------ EXTRACT TO READ ------

Milton Davis is owner of MVmedia, LLC , a small publishing company specializing in Science Fiction, Fantasy and Sword and Soul. MVmedia’s mission is to provide speculative fiction books that represent people of color in a positive manner. Milton is the author of eight novels; his most recent The Woman of the Woods and Amber and the Hidden City. He is co-editor of four anthologies; Griots: A Sword and Soul Anthology and Griot: Sisters of the Spear, with Charles R. Saunders; The Ki Khanga Anthology with Balogun Ojetade and the Steamfunk! Anthology, also with Balogun Ojetade. MVmedia has also published Once Upon A Time in Afrika by Balogun Ojetade. Milton resides in Metro Atlanta with his wife Vickie and his children Brandon and Alana.
Excellent collection of intriguing Space Opera stories. Just about every story shines like a star. I would often finish a story thinking "this one would make an incredible stand alone novel or series." Nice blending of different POVs on the rise and fall of a star-faring empire. All the stories by the various authors stayed consistently within the overall story, I never felt like I was taken outside the main narrative. At the same time, I still got to enjoy each author's unique take on "the Known". Would love to read more like this. Hopefully this will only be the start.
The wonderful thing about speculative fiction is asking a question, then expanding upon it. What if? What happens next?
So what if people of African decent had a means of leaving the planet, the solar system, and then started a diaspora, creating a space faring civilization based on African culture?
it's an interesting proposition. The anthology, whether intended or serendipitous, is very tightly plotted, all the different stories fit almost seamlessly into a amazing narrative.
My one minor disappointment, was that the last story ended with a cliffhanger, so I guess that I'm looking forward to the forthcoming volume.
All right, I am biased as one of the writers in this wonderful anthology that tracks the power and pitfalls of the Cassad Empire. Founded by a wealthy African American industrialist the Empire begins with the use of slip technology which permits travel at nearly light speed to the far reaches of the galaxy. Taking their place among the stars, Cassidy and the First One Million over Millennia create a vast Empire making allies and enemies as they go.

------ STORED DATA ------

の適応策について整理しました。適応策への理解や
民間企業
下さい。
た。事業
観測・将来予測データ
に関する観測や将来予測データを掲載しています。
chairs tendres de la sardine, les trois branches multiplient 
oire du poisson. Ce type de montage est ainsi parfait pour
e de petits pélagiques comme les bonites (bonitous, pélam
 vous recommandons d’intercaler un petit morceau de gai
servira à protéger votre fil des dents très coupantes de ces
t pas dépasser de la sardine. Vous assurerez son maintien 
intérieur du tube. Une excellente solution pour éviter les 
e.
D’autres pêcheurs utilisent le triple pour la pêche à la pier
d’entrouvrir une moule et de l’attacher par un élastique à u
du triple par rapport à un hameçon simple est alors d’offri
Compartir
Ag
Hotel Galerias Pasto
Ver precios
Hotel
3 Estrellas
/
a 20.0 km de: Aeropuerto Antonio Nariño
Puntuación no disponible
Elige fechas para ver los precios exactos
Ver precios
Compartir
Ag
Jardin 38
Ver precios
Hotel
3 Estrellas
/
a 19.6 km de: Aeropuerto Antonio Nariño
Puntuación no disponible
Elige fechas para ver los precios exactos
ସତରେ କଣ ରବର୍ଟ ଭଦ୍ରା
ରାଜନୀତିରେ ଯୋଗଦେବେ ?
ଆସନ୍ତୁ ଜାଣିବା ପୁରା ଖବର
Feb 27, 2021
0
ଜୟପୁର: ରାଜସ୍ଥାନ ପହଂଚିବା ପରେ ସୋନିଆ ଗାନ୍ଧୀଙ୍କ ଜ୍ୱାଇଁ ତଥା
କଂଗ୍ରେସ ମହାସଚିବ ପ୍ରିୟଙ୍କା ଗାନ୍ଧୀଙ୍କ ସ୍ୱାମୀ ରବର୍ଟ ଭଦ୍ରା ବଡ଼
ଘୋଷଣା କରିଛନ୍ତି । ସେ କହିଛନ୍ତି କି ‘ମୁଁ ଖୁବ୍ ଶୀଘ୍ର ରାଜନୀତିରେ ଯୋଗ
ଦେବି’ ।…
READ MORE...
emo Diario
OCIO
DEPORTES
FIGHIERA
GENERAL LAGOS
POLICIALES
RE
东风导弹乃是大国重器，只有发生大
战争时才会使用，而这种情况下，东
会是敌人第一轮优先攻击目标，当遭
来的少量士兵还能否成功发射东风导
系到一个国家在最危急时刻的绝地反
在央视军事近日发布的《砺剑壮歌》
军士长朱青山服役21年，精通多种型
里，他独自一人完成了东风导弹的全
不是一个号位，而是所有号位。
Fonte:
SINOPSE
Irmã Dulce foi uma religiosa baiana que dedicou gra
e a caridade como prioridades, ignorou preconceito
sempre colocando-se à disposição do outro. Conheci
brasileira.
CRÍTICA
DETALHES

------
------ STORED DATA ------

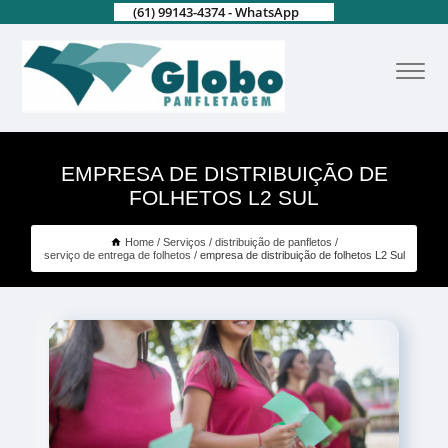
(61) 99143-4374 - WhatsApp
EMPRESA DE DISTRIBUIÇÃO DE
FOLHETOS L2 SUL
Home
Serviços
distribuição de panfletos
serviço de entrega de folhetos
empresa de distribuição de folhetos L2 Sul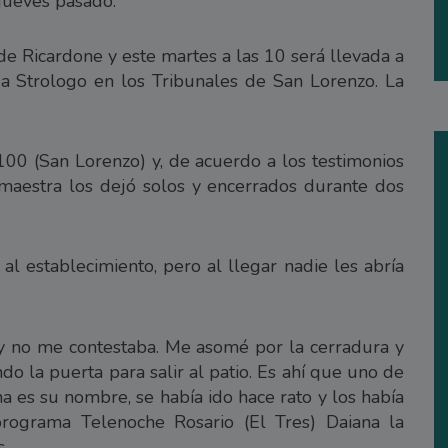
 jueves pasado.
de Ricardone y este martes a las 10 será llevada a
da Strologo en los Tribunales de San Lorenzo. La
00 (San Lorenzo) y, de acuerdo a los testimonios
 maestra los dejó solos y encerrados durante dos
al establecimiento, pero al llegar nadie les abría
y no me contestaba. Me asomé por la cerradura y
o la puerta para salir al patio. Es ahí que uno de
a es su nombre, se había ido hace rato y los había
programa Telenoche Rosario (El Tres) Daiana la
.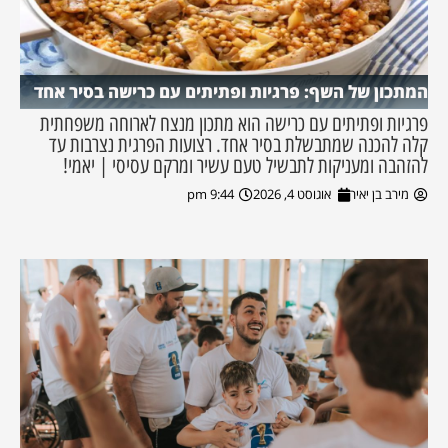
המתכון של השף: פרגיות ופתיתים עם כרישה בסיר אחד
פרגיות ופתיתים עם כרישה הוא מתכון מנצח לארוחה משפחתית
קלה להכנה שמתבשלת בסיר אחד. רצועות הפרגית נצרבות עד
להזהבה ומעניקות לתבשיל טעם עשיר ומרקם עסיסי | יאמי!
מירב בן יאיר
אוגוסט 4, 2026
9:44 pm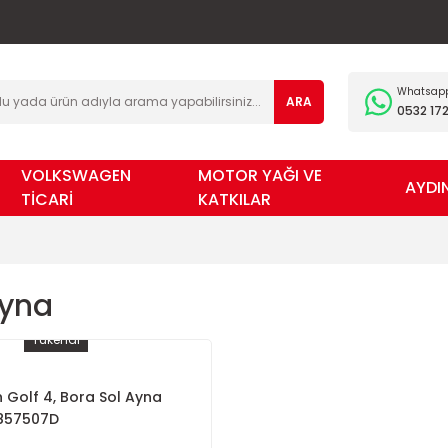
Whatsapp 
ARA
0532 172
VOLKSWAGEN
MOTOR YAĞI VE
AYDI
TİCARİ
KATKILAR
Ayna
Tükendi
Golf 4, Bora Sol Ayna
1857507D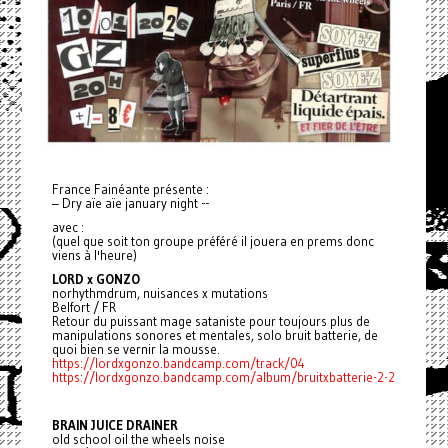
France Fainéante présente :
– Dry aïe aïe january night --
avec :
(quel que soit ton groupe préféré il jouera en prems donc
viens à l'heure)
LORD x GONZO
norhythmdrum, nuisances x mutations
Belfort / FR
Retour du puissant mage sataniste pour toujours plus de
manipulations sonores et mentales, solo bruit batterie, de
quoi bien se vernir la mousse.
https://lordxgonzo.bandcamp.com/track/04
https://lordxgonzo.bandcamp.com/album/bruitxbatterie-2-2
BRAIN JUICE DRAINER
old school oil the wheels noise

------
------ STORED DATA ------

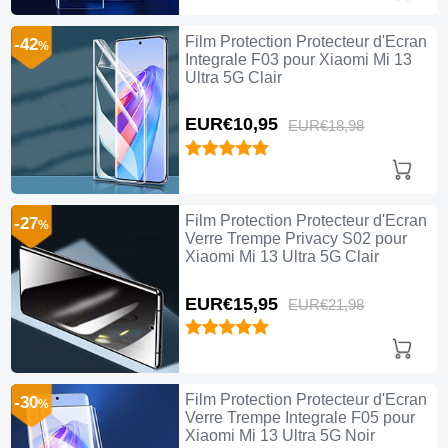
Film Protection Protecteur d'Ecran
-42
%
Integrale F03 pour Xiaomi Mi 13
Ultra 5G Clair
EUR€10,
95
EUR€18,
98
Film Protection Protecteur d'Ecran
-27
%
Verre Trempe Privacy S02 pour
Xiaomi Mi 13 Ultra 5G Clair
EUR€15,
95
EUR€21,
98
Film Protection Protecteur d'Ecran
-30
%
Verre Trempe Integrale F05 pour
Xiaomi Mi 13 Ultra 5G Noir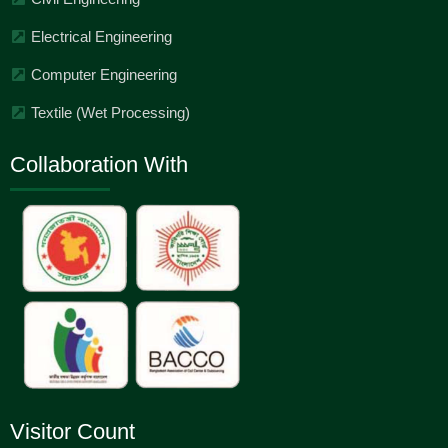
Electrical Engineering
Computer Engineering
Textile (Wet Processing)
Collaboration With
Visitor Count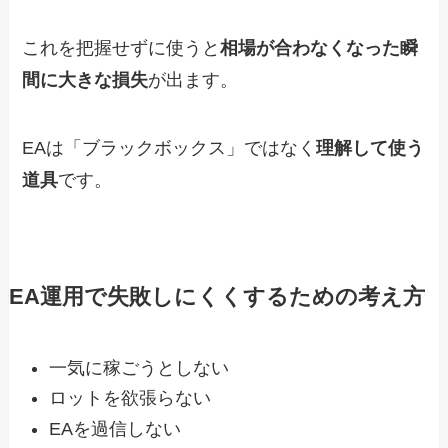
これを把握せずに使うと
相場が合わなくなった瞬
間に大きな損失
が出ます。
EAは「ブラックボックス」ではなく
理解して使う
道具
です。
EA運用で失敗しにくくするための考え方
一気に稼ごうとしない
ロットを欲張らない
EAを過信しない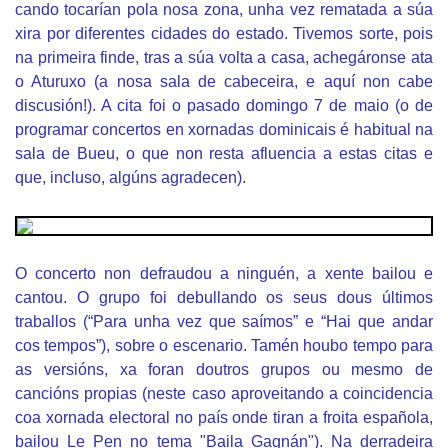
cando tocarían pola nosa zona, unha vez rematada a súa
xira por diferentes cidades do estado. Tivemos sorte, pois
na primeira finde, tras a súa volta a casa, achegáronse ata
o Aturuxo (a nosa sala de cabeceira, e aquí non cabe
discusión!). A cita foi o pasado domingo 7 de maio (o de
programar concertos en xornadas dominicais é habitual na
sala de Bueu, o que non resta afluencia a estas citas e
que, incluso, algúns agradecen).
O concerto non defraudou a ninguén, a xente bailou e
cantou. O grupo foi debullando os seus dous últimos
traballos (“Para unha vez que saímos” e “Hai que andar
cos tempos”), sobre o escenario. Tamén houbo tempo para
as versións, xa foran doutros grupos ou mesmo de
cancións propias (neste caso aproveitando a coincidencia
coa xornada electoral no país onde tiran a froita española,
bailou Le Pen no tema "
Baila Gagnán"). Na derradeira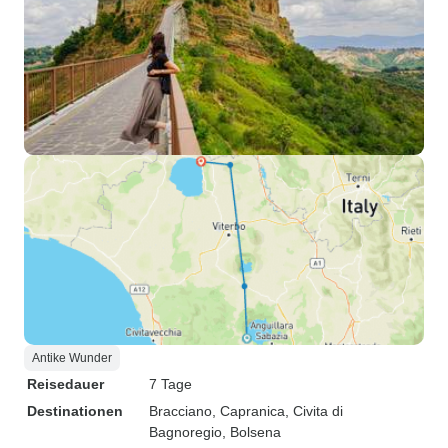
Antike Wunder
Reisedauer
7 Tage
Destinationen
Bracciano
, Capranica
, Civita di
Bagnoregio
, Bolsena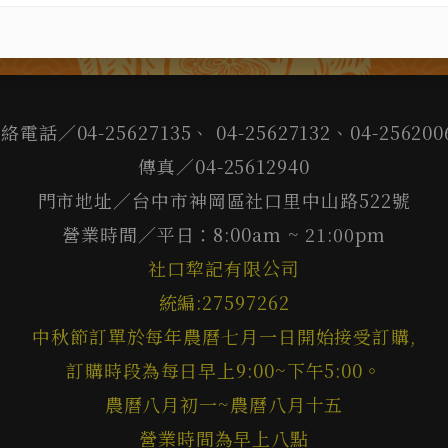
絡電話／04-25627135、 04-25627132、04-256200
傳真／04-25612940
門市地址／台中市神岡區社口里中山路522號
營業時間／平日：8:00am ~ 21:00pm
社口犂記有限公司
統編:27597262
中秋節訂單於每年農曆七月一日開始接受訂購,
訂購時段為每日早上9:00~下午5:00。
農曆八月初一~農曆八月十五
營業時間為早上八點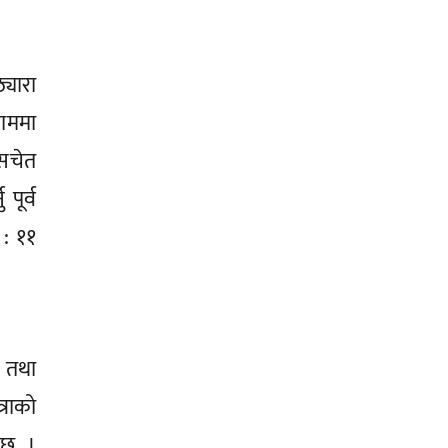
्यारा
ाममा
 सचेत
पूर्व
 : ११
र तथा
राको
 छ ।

------

> [THINGS TO DO]
A: In the Milton Davis passage, set down the text that begins at the words "The wonderful thing" and stops after "the forthcoming volume.".
B: According to the Milton Davis passage, what is MVmedia's mission?
C: In the Milton Davis passage, the reviewer who mentions "My one minor disappointment" says they are looking forward to the forthcoming volume. Explain why, using the reason the reviewer gives.
These entries have no connection to the text.

> [SOLUTIONS]
A:
The wonderful thing about speculative fiction is asking a question, then expanding upon it. What if? What happens next?
So what if people of African decent had a means of leaving the planet, the solar system, and then started a diaspora, creating a space faring civilization based on African culture?
it's an interesting proposition. The anthology, whether intended or serendipitous, is very tightly plotted, all the different stories fit almost seamlessly into a amazing narrative.
My one minor disappointment, was that the last story ended with a cliffhanger, so I guess that I'm looking forward to the forthcoming volume.

B: MVmedia's mission is to provide speculative fiction books that represent people of color in a positive manner.

C: The last story in the anthology ended with a cliffhanger. That left the reviewer slightly disappointed, so they are looking forward to the next volume.